Tim Purdon, a former U.S. Attorney for North Dakota during the Obama administration, explained the Justice Department’s relative silence this way: Imagine the opposite scenario.

“Let’s say Merrick Garland had appeared at a press conference at the gates of Mar-A-Lago and told the American people all of the evidence that made up the probable cause warrant in this case,” Purdon said. “Many, many people would say ‘How dare the AG, the Justice Department go on and say they have this evidence without filing an indictment? They’re taking away the defendant’s right to a fair trial.’”

Purdon’s imagined reaction does reflect the bad faith in which many Republican elected officials were certain to deploy if the Justice Department moved against Trump. But what about Trump opponents like Hogan, who feel an unprecedented step requires unprecedented disclosures and explanations? Purdon says they likely won’t have to wait for long.

“This seems to be the sort of investigatory, law enforcement action you take not at the beginning of an investigation, but very close to the end of an investigation,” Purdon said. “So who’s to say that the government is not going to speak and be transparent sometime in the short term here?”

And recent history shows the pratfalls of breaking from that policy: Former FBI Director James Comey, trying to maintain his independence from the Justice Department under then-President Barack Obama, repeatedly spoke out regarding the agency’s investigation into the Democratic presidential nominee Hillary Clinton. The famous “Comey letter,” released weeks before the 2016 election, may have tipped the election to Trump.

After Trump fired Comey, now-FBI Director Christopher Wray said at his confirmation hearing he would not release derogatory information about suspects, satisfying both Democrats angry at the FBI’s treatment of Clinton and Republicans frustrated with leaks regarding the Trump campaign’s contacts with Russia.

In the meantime, however, some Democrats ― who did not want to openly comment on an investigation they know little about ― are fretting that the silence from the FBI and Justice Department could be filled with misinformation generated by Trump and his allies. That’s part of the reason why some Democrats have begun calling on Trump to release the warrant and inventory from the search, a step he’s so far declined to take.
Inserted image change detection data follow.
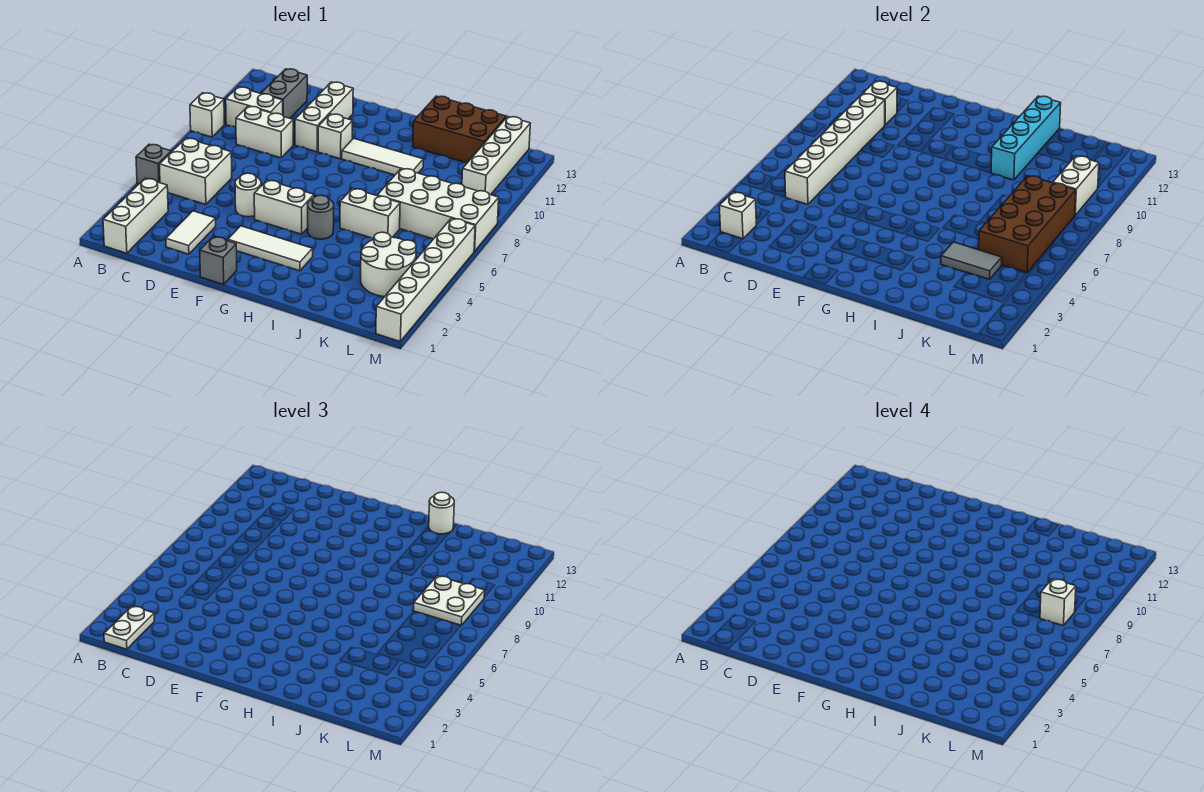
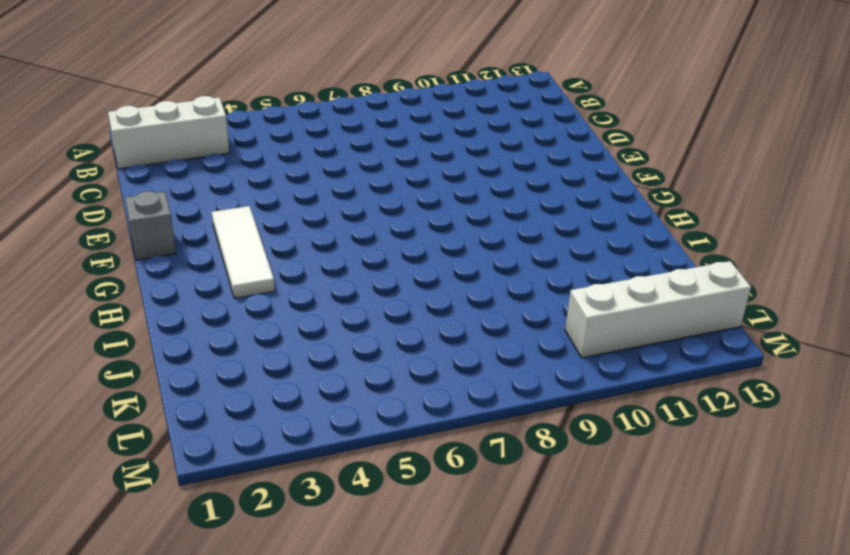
none -> grey 1x1 brick [136,144,171,184]
none -> white 1x1 brick [190,93,224,137]
none -> white 2x2 brick [159,138,232,204]
none -> white 1x2 brick [226,87,283,127]

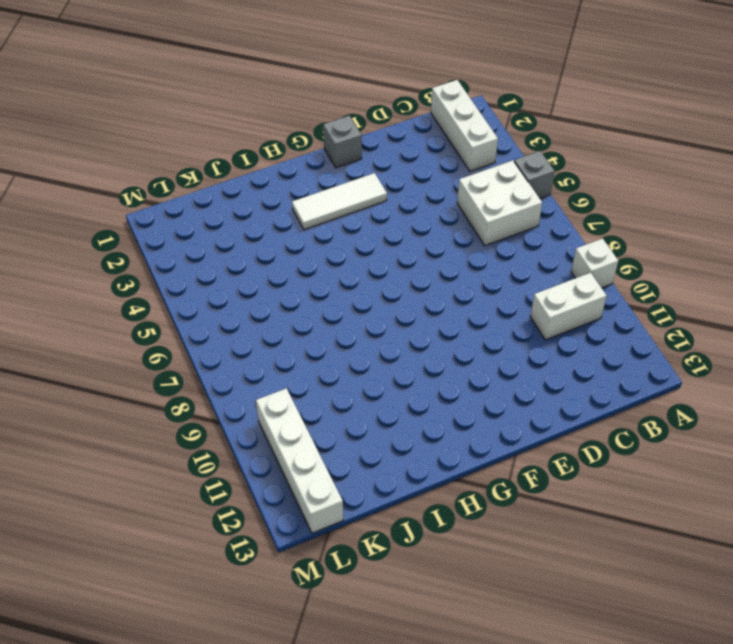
none -> white 1x2 brick [236,106,293,158]
none -> grey 1x2 brick [261,69,307,118]
none -> white 1x2 tile [166,211,216,254]
none -> white 1x1 round brick [235,173,261,217]

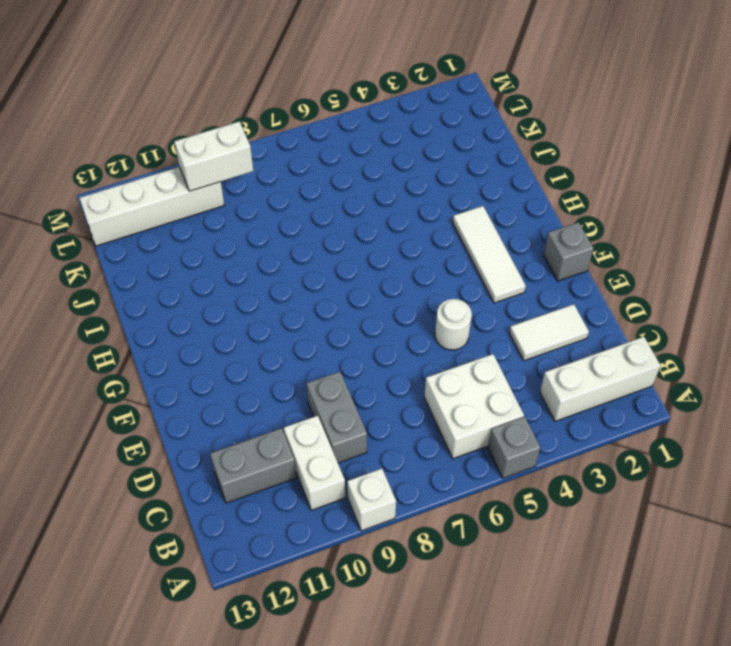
grey 1x2 brick [307,372,367,463] -> white 1x2 brick [236,106,293,158]
none -> white 1x3 brick [295,82,353,152]
none -> white 1x2 brick [254,180,314,234]
none -> white 1x1 brick [318,114,353,159]
none -> white 1x3 tile [342,138,423,175]

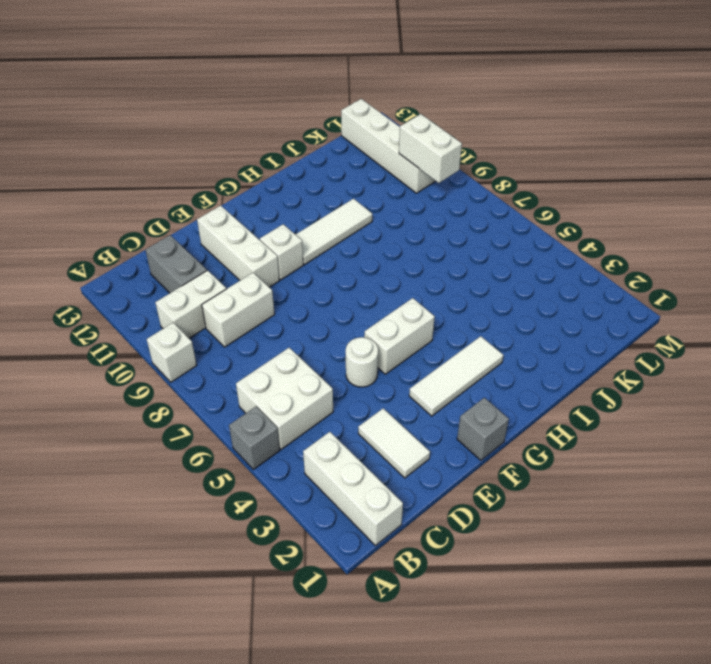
none -> grey 1x1 round brick [308,195,334,239]
none -> white 1x2 brick [340,188,400,238]
none -> brown 2x3 brick [413,96,506,163]
none -> white 2x4 brick [377,168,499,251]

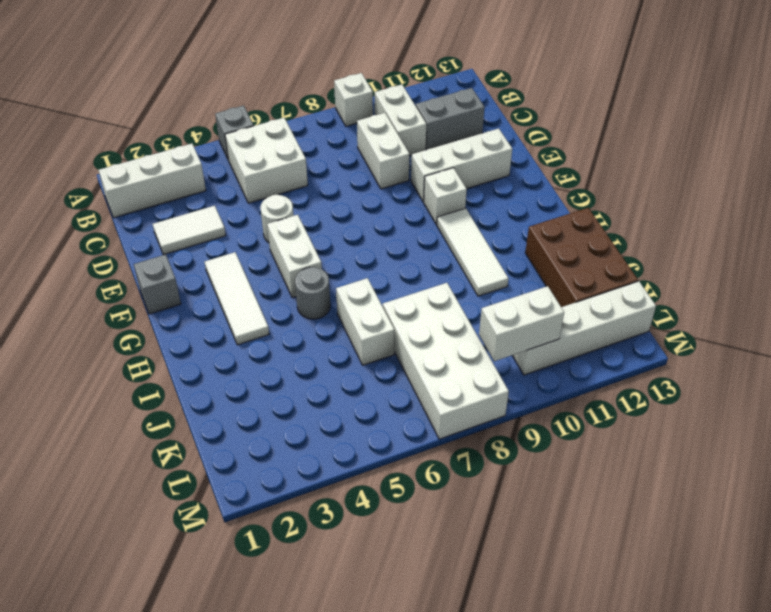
none -> white 2x2 round brick [361,232,416,297]
none -> white 1x6 brick [376,218,475,341]
none -> white 1x1 brick [719,192,756,239]
none -> white 1x6 brick [785,94,885,204]

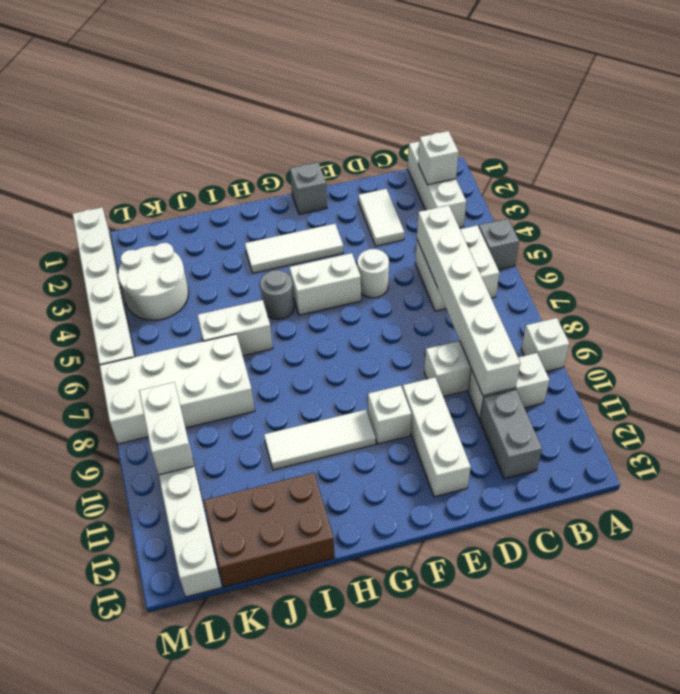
none -> white 1x1 brick [863,81,897,125]
none -> cyan 1x4 brick [991,96,1061,180]
none -> grey 1x2 tile [941,242,1002,279]
none -> brown 2x4 brick [978,176,1076,273]

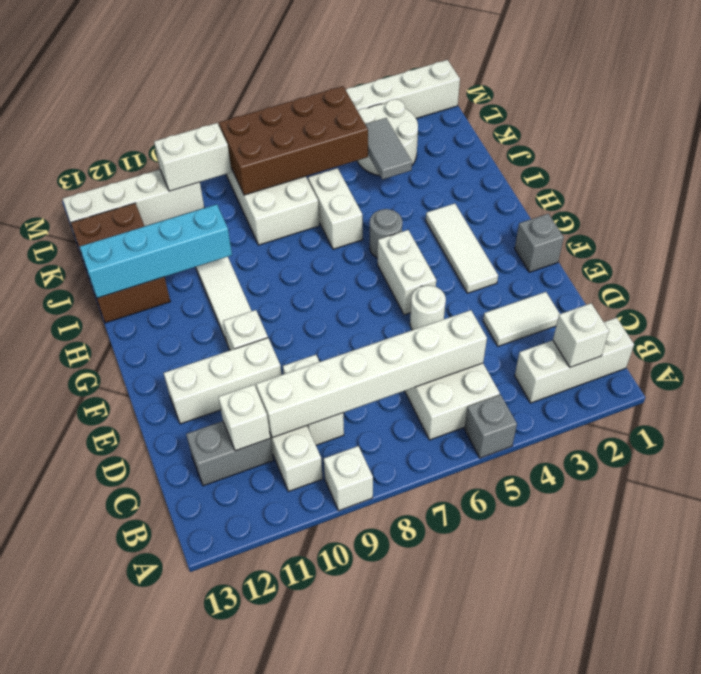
none -> white 1x2 plate [104,606,154,649]
none -> white 1x1 round brick [429,492,454,534]
none -> white 2x2 plate [413,576,485,626]
none -> white 1x1 brick [1040,579,1076,626]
“Donald Trump has a copy of the search warrant. He’d show us the warrant if he were so wronged,” Rep. Eric Swalwell (D-Calif.) wrote on Twitter. “Show it or shut it.”

Whenever the public does learn more about the search ― both its cause and results ― Purdon is confident the Justice Department made the right move.

“The top folks at DOJ are not exactly riverboat gamblers,” he said. “This has to be the most scrutinized search warrant in the history of the Justice Department.”